◆ To-do item
Look through the entries for the string "false", and copy each line that holds it.

◆ Saved data entries
-.-.-

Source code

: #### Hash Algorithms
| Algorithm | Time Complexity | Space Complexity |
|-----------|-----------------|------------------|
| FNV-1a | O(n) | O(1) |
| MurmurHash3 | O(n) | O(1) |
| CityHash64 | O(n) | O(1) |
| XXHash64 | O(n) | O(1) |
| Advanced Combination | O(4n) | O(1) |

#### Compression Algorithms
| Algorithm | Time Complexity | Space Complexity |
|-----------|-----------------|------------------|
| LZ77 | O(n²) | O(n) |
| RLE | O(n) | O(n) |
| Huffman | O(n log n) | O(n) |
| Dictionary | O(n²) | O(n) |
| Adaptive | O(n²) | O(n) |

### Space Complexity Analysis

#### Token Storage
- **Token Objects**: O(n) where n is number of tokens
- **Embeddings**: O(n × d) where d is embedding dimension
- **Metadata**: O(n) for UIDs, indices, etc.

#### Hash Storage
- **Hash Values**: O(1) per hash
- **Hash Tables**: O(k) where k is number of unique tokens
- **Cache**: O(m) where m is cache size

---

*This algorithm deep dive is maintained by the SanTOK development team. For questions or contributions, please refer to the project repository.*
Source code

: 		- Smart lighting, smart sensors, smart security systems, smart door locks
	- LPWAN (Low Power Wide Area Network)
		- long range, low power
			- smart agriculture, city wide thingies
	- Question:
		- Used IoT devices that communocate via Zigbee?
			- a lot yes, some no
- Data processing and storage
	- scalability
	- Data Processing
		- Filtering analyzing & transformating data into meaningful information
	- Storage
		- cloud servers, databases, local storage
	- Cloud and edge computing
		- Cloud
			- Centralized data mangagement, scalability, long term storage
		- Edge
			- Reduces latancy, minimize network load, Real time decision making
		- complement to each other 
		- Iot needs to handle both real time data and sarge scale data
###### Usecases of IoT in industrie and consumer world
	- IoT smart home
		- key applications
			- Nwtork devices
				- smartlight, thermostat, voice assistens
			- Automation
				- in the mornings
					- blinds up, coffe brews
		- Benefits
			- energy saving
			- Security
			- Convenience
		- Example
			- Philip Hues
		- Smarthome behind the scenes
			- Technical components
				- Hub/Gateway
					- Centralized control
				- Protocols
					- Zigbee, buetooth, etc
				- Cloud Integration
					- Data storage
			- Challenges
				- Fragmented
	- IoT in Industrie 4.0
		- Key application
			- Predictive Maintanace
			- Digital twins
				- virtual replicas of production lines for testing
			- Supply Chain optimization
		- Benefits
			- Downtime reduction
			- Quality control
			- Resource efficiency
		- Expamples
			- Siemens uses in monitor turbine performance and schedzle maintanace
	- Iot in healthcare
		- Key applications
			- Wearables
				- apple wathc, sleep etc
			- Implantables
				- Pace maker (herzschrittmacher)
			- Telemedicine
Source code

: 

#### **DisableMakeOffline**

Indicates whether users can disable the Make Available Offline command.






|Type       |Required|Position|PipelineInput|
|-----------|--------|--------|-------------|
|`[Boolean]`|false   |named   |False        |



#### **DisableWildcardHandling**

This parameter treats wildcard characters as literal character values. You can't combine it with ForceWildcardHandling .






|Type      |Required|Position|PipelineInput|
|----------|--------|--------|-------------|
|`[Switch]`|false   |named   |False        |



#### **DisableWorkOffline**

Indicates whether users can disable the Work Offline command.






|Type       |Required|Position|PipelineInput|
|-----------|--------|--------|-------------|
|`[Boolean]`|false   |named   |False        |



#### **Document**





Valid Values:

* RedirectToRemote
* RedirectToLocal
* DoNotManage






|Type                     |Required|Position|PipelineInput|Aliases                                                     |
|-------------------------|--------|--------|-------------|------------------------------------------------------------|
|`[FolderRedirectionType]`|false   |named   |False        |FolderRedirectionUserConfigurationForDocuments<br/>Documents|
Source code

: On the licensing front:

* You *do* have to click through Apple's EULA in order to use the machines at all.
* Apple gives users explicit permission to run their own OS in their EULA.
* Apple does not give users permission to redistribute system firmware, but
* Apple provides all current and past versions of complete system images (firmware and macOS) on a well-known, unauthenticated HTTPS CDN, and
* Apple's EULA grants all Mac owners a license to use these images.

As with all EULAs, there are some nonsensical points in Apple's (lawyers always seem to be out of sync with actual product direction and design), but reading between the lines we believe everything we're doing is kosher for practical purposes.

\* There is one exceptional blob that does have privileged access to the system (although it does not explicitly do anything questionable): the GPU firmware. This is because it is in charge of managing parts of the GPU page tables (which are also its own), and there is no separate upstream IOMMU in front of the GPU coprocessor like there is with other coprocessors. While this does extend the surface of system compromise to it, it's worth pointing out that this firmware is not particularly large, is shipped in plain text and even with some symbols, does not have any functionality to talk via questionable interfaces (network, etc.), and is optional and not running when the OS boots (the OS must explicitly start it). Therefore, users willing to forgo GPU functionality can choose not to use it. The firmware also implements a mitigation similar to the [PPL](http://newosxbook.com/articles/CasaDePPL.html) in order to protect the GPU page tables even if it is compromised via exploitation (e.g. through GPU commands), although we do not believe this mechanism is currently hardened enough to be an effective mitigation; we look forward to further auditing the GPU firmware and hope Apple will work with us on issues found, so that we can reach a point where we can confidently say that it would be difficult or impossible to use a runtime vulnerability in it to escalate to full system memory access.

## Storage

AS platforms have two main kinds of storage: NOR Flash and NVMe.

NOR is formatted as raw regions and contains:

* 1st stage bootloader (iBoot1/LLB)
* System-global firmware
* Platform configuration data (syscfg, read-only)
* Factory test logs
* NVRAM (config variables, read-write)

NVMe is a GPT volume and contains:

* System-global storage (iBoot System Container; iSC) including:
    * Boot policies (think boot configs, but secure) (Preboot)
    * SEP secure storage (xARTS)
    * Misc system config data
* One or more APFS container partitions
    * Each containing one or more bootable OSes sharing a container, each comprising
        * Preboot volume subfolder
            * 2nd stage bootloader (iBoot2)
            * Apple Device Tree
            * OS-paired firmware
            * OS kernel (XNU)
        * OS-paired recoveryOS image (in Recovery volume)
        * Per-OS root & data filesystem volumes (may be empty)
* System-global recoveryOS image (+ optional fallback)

-.-.-

◆ Answer area
|`[Boolean]`|false   |named   |False        |
|`[Switch]`|false   |named   |False        |
|`[Boolean]`|false   |named   |False        |
|`[FolderRedirectionType]`|false   |named   |False        |FolderRedirectionUserConfigurationForDocuments<br/>Documents|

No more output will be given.